WHY IT’S GOOD: “Disney Art Academy” is part of a series of 3DS releases that work to make art instruction easy and fun. Your lessons are framed as if you’re working with other new artists on filling a Disney art gallery, giving the curriculum a cute ongoing narrative. One highlight is seeing the work of the game’s partner characters, which is adorably off-model as if having been created by a second grader.
HIDDEN EXPENSE: None, but if you like the concept, there’s a “Pokémon Art Academy” version available separately that is exactly the same thing, except with “Pokémon” characters.
FIRE EMBLEM FATES
Nintendo 3DS, $39.99, rated T
WHAT IT IS: “Fire Emblem Fates” is a turn-based tactical game where you move soldiers around on various battlefields to rout enemy forces. The trick is that each soldier is unique, able to be customized with specific weapons and gear, and open to developing relationships with fellow soldiers that will increase their prowess. Over enough battles, some of these relationships can extend beyond the war zone and become outright marriages, leading to time-travelling children who can also join your army.

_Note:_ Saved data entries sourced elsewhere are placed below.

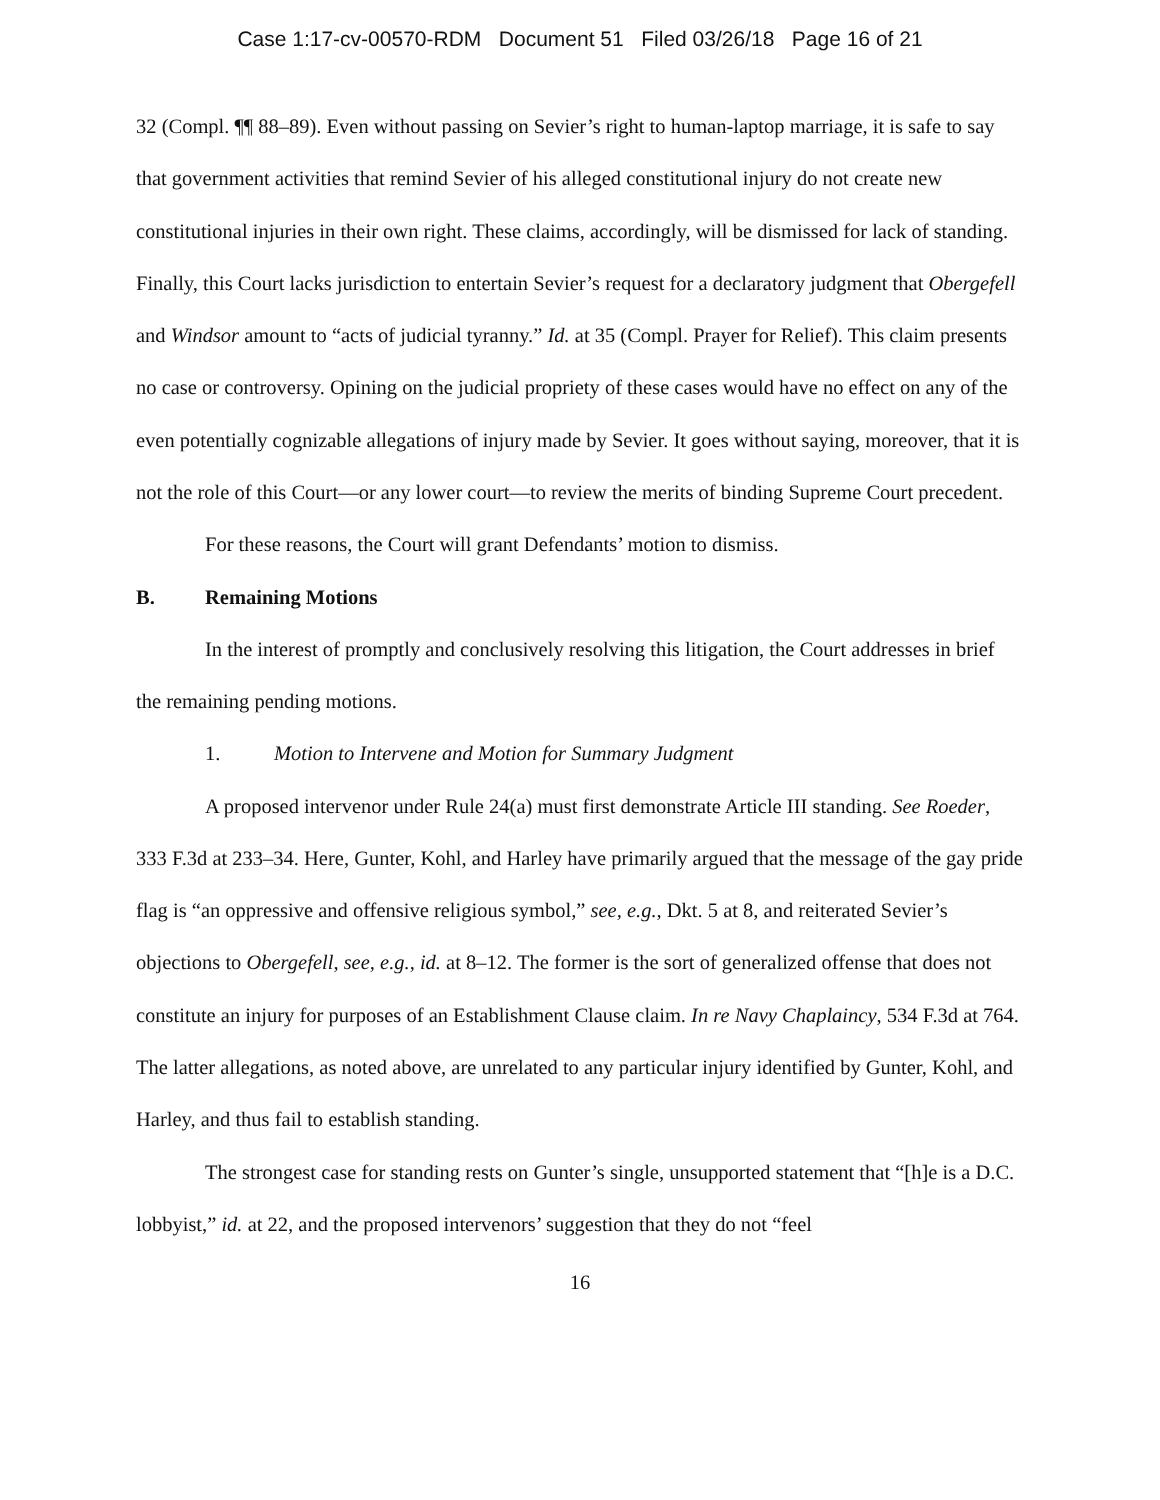Case 1:17-cv-00570-RDM Document 51 Filed 03/26/18 Page 16 of 21
32 (Compl. ¶¶ 88–89). Even without passing on Sevier’s right to human-laptop marriage, it is safe to say that government activities that remind Sevier of his alleged constitutional injury do not create new constitutional injuries in their own right. These claims, accordingly, will be dismissed for lack of standing. Finally, this Court lacks jurisdiction to entertain Sevier’s request for a declaratory judgment that Obergefell and Windsor amount to “acts of judicial tyranny.” Id. at 35 (Compl. Prayer for Relief). This claim presents no case or controversy. Opining on the judicial propriety of these cases would have no effect on any of the even potentially cognizable allegations of injury made by Sevier. It goes without saying, moreover, that it is not the role of this Court—or any lower court—to review the merits of binding Supreme Court precedent.
For these reasons, the Court will grant Defendants’ motion to dismiss.
B. Remaining Motions
In the interest of promptly and conclusively resolving this litigation, the Court addresses in brief the remaining pending motions.
1. Motion to Intervene and Motion for Summary Judgment
A proposed intervenor under Rule 24(a) must first demonstrate Article III standing. See Roeder, 333 F.3d at 233–34. Here, Gunter, Kohl, and Harley have primarily argued that the message of the gay pride flag is “an oppressive and offensive religious symbol,” see, e.g., Dkt. 5 at 8, and reiterated Sevier’s objections to Obergefell, see, e.g., id. at 8–12. The former is the sort of generalized offense that does not constitute an injury for purposes of an Establishment Clause claim. In re Navy Chaplaincy, 534 F.3d at 764. The latter allegations, as noted above, are unrelated to any particular injury identified by Gunter, Kohl, and Harley, and thus fail to establish standing.
The strongest case for standing rests on Gunter’s single, unsupported statement that “[h]e is a D.C. lobbyist,” id. at 22, and the proposed intervenors’ suggestion that they do not “feel
16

WHY IT’S GOOD: Both halves of the game – strategic Chess-like battling and anime relationship builder – are engrossing, and the way each portion interacts with the other adds to the game’s personalized appeal.
HIDDEN EXPENSE: This one is complicated. “Fire Emblem Fates” is split into two versions (subtitled “Birthright” and “Conquest”), each retailing for $40. After buying one, you have the option to buy and download the other version for $20. There is a third story called “Revelation” that is available for another $20, plus piles of extra maps and whatnot, all priced separately. This extra content is for the fan who REALLY likes “Fire Emblem”; no one will judge you if you’re okay with buying only the original $40 game.